The formula went into effect this July, and some counties, such as Deschutes, Lane and Washington received extra money. At the same time, Multnomah County sounded the alarm that it would be losing money -- approximately $5.56 million for services to the uninsured and low-income people with severe mental illnesses. That cut, county officials said, would egregiously impact the county’s mental health programs.
The state added back approximately $4.7 million of the cuts, and the county voted in September to use some of its one-time only money, general fund reserves and Verity funds to make up for the rest of the cuts.
“We knew there were going to be losers and winners,” Harris said. Before July, counties were notified of the change, and given an approximation of what the new budget would be. “The shock, when it actually came to the counties, was pretty difficult for some counties.”

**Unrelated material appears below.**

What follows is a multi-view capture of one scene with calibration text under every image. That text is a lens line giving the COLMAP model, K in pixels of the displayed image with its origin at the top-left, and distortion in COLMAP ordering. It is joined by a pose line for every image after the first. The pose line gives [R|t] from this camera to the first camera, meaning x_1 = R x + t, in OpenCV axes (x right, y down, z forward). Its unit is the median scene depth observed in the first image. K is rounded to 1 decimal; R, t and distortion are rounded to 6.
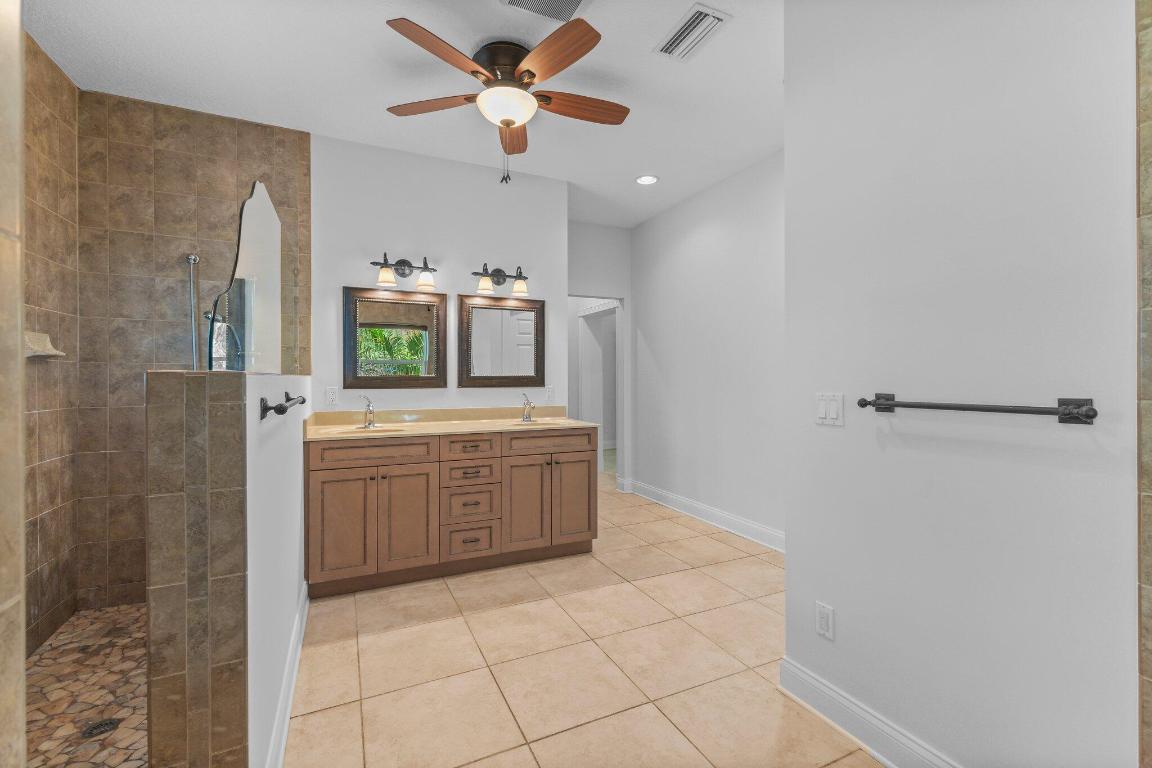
lens RADIAL K [[503.3, 0, 578.8], [0, 503.3, 379.6], [0, 0, 1]] dist [0.017283, -0.006051]
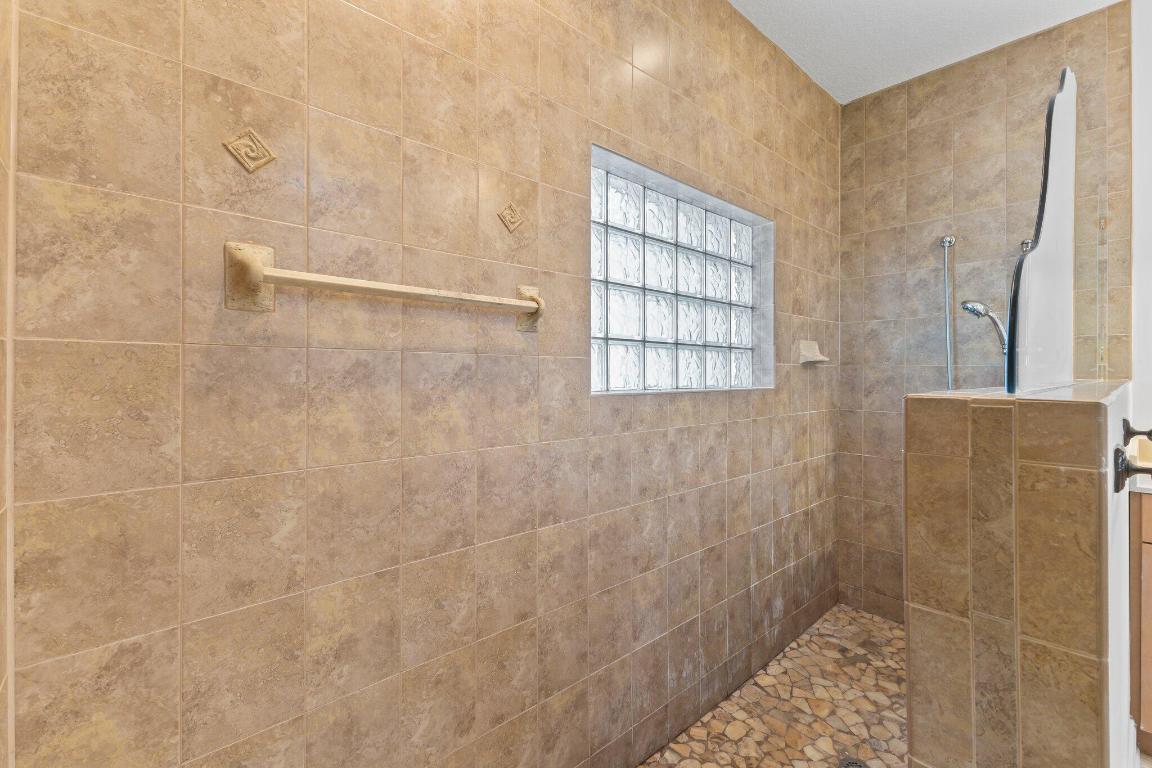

That prompted the Addictions and Mental Health Division to review each of its contracts with the counties. Because service level and demand had changed, the contracts were out of date, and some miscalculations had been made.
With the ink on the contracts now dry and an expectation that they will be signed within a month, those calculations have been corrected, and the amount of money will remain fixed.
Harris said that as a result of recalculations, $4.8 million was added back to the state’s budget for mental health services, which will be split and shared among the counties.
Given that Multnomah County is receiving $4.7 million, there's another $100,000 for the rest of the state.
“But still, it means that some counties will have fewer dollars than they had in the last budget period, and some counties will have additional dollars,” Harris said. “But these should reflect the population changes in those counties.”
Legislators didn’t raise concerns about the new formula or its impact on counties. But Sen. Alan Bates (D-Ashland) commented that there are some counties that contribute more general fund dollars to their mental health programs than others, and that some counties may be providing services to shared populations.
“It gets to be really difficult,” he said.
Rep. Jean Cowan (D-Newport) eluded that much of the kerfuffle may not have happened if the division’s contracting process had been simpler.
Karynn Fish, the spokeswoman for the division, said it's common for contracts to be amended throughout the year because of changes in service level, demand, and other facts.
There have already been 2,500 changes to the contracts since July, she said. There were 2,500 changes to the contracts during the 2009-2011 biennium, she said.
“I was truly struck with the complexity of this system and the amount of contract changes,” Cowan said. “This is an extremely cumbersome process.”
Harris responded that the Addictions and Mental Health Division’s contracting process may improve as a result of state-wide reforms to the Oregon Health Plan (known as “health transformation”).